Gianni Amelio ha presentato a Venezia Le chiavi di casa, ma non è riuscito a portarsi a casa il prezioso leone. Perché?
Il film, tratto dal libro Nati due volte di Giuseppe Pontiggia, racconta la storia di Gianni (Kim Rossi Stuart) che per la prima volta in vita sua prende contatto con suo figlio Paolo (Andrea Rossi), diversamente abile, a quindici anni dalla sua nascita. La pellicola racconta di questi pochi giorni che i due trascorrono insieme tra Berlino e la Norvegia.
Il film diverte e commuove, sfiorando costantemente quella intensità che forse ci si aspetterebbe. Amelio si muove in punta di piedi per parlare di un tema tanto difficile come quello dell’handicap. Non cerca la commozione facile, e tanto meno vuole scivolare in un facile pietismo nei confronti del ragazzo e questo è sicuramente un grande merito che bisogna riconoscere alla pellicola.
Purtroppo però, non si riesce ad essere pienamente coinvolti nella vicenda. Le ambientazioni sono volutamente fredde: l’ospedale, i paesaggi, i bar, la stazione degli autobus. La colonna sonora è quasi inesistente, aleggia sempre un silenzio innaturale. Forse, dovrebbe risultare più evidente il contrasto tra il piattume esterno e lo sconvolgimento umano che i protagonisti, o meglio il padre, stanno vivendo. Purtroppo, però, le due sensazioni si bilanciano sui toni più freddi e smorzati del grigiore di Berlino. Una ragione può essere ritrovata in una battuta di Nicole, (una intensa Charlotte Rampling) madre di una ragazza disabile, che spiega che a volte essere superficiali e vivere giorno per giorno, è l’unico modo per affrontare una vita difficile. Forse, anche Gianni Amelio ha preferito non addentrarsi nei meandri dell’anima dei personaggi, rimanendo semplicemente uno spettatore che assiste a questo rapporto ritrovato. Una voluta leggerezza per indicare che, a volte, è un bene saperla seguire.

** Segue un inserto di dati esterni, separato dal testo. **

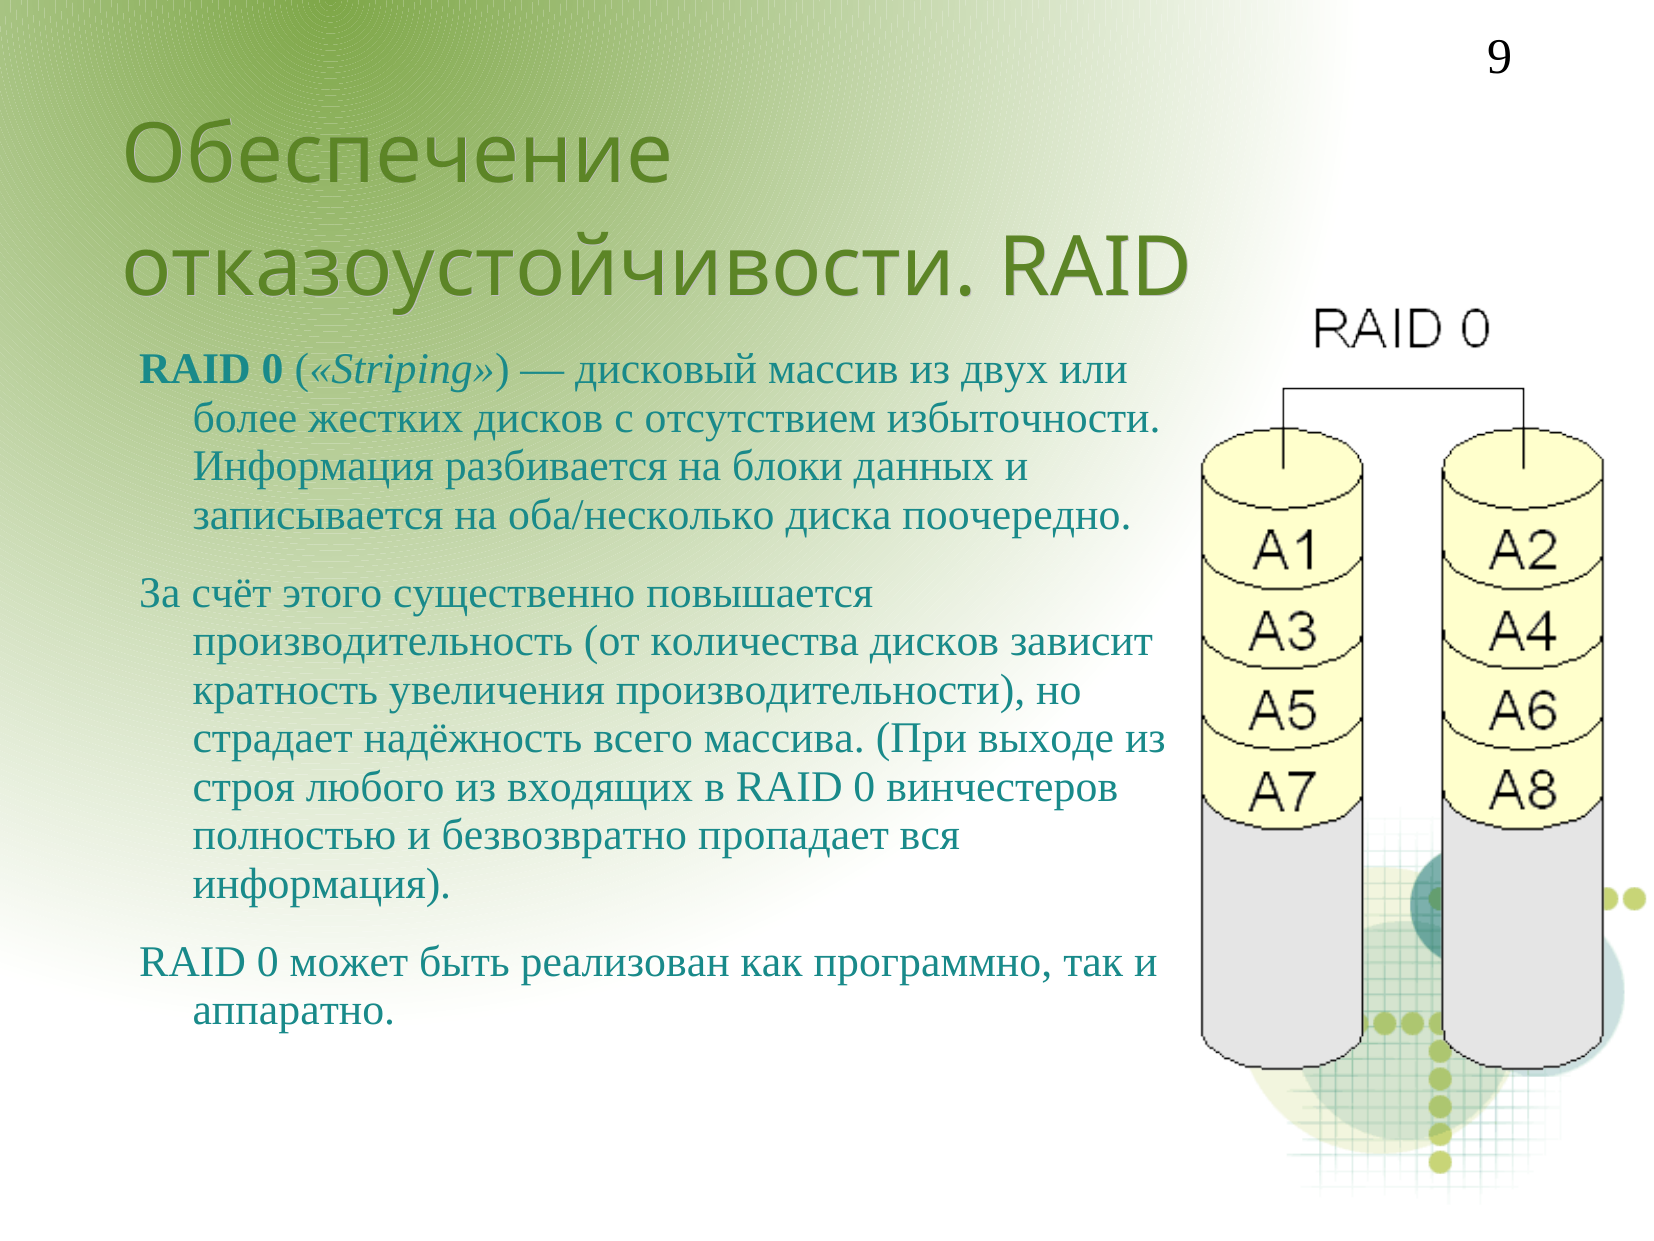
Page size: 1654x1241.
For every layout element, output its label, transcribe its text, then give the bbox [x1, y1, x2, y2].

Kim Rossi Stuart, naturale e spontaneo nelle scene con Andrea Rossi, risulta un tantino costruito nel ruolo del padre afflitto dai sensi di colpa e dalla confusione esistenziale. Andrea Rossi, “romano de Roma” è simpatico e bravissimo. Il loro rapporto è sostenuto da dialoghi illuminanti che sicuramente sono il pezzo forte della pellicola.
Ultima pecca di Le chiavi di casa, è il finale improvviso, in un momento narrativo in cui, per lo meno, ci si aspetterebbe un’altra ventina di minuti.
Gianni Amelio ci regala una serie di dubbi e di domande, anche per quanto riguarda il finale del film, che forse è un bene portarsi a casa.